NEDEN Mİ; 04.06.2010 tarih ve 27601 sayılı
resmi gazetede yayınlanan bir kanunla cami hoparlörlerinden çevreye yayılan
seslerin ölçüm ve denetleme yetkisi çevre ve şehircilik Bakanlığından alınarak
Diyanet işlerine verilmiştir.
Benim de
Çevre Bakanlığında görevli bulunduğum yıllarda; ister eğlence, müzik
gürültüleri, ister şehirlerdeki genel gürültü hadiseleri ve isterse cami hoparlörlerinden
kaynaklanan ses yüksekliklerinin ölçüm ve denetleme sorumluluğu Çevre
Bakanlığına ait idi.
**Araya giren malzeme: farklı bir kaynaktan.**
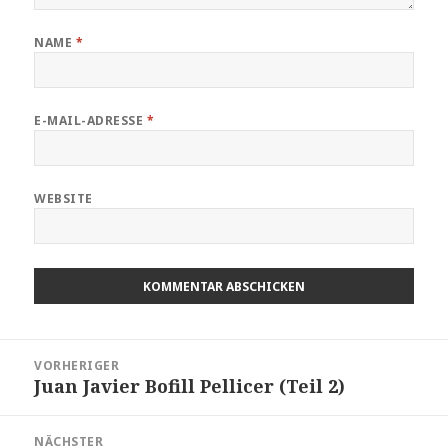
NAME
*
E-MAIL-ADRESSE
*
WEBSITE
Beitragsnavigation
VORHERIGER
Juan Javier Bofill Pellicer (Teil 2)
Vorheriger
Beitrag:
NÄCHSTER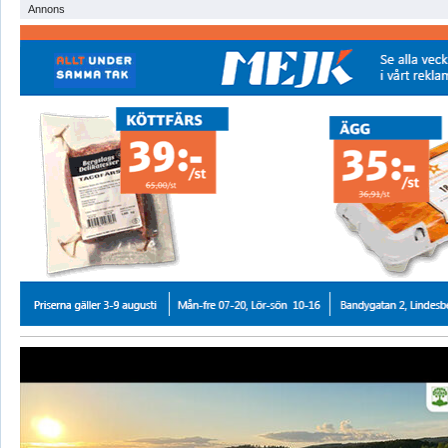
Annons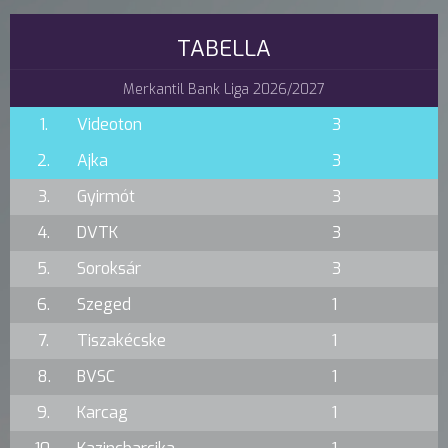
TABELLA
Merkantil Bank Liga 2026/2027
1.
Videoton
3
2.
Ajka
3
3.
Gyirmót
3
4.
DVTK
3
5.
Soroksár
3
6.
Szeged
1
7.
Tiszakécske
1
8.
BVSC
1
9.
Karcag
1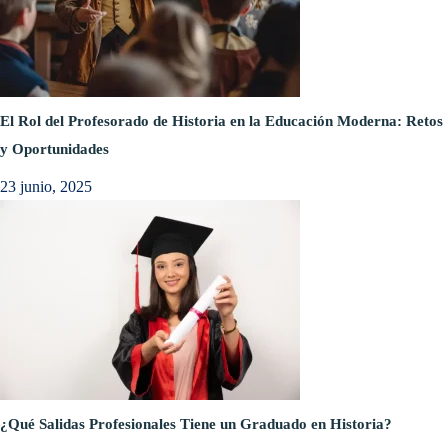
El Rol del Profesorado de Historia en la Educación Moderna: Retos
y Oportunidades
23 junio, 2025
¿Qué Salidas Profesionales Tiene un Graduado en Historia?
Çünkü bu işi yapmak için sonometrik ölçüm yöntemleri dâhil,
her türlü donanım ve donatıya sahip olan Bakanlık bu sorumluluğu yıllarca layıkıyla
yapmıştır.
Ancak ne
var ki, yasa ve yönetmelik değişikliği ile görev; hiçbir teknik donatısı, çevre
ve diğer mühendis grupları olmayan, ölçüm için teknik cihazları, hatta en
basitinden bir sonometresi dahi olmayan, olsa bile bu konularda eğitimi ve
hiçbir bilgisi olmayan diyanet işlerine verilmiştir.
Yukarıda
yazılı tarihten bu yana camilerimizin hoparlörlerinden çevreye yayılan yüksek
desibele sahip ses dalgaları halkı gizli sağırlığa sürükler mahiyettedir.
İşitme
duyumuz, toplumsal psikoloji ve kamu sağlı azami ölçülerde zarar görmektedir.
ANTALYA MELTEM CAMİ PİLOT ÇALIŞMA MEKÂNIMIZ
OLMUŞTUR.
STK olarak
Meltem Camisi üzerinde fiziki şartlar içerisinde uzun yıllardan bu yana önemli
çalışmalar yapmaktayız.
Adı geçen
caminin minaresine monte edilmiş yıldız hoparlörlerden çevreye yayılan yüksek
düzeyli sesler, çevre apartmanlarda nöbetten gelmiş, polis, hemşire vb.
çalışanların çok yönlü şikâyetleri paralelinde uyuyamayan bebeklerin
çığlıkları, genelde ciddi bir rahatsızlık dizisinin insanları camiye gitmekten
caydırır hale geldiğine üzüntüyle tanık olmaktayız.
Bu olaya
2872 sayılı çevre mevzuatı, gürültü kirliliği kontrol yönetmeliği hükümleri çerçevesinde;
kanun olayı çevre suçu olarak belirtmektedir.
Konuyu
Sayın Cumhurbaşkanı’nın takdirine sunuyoruz.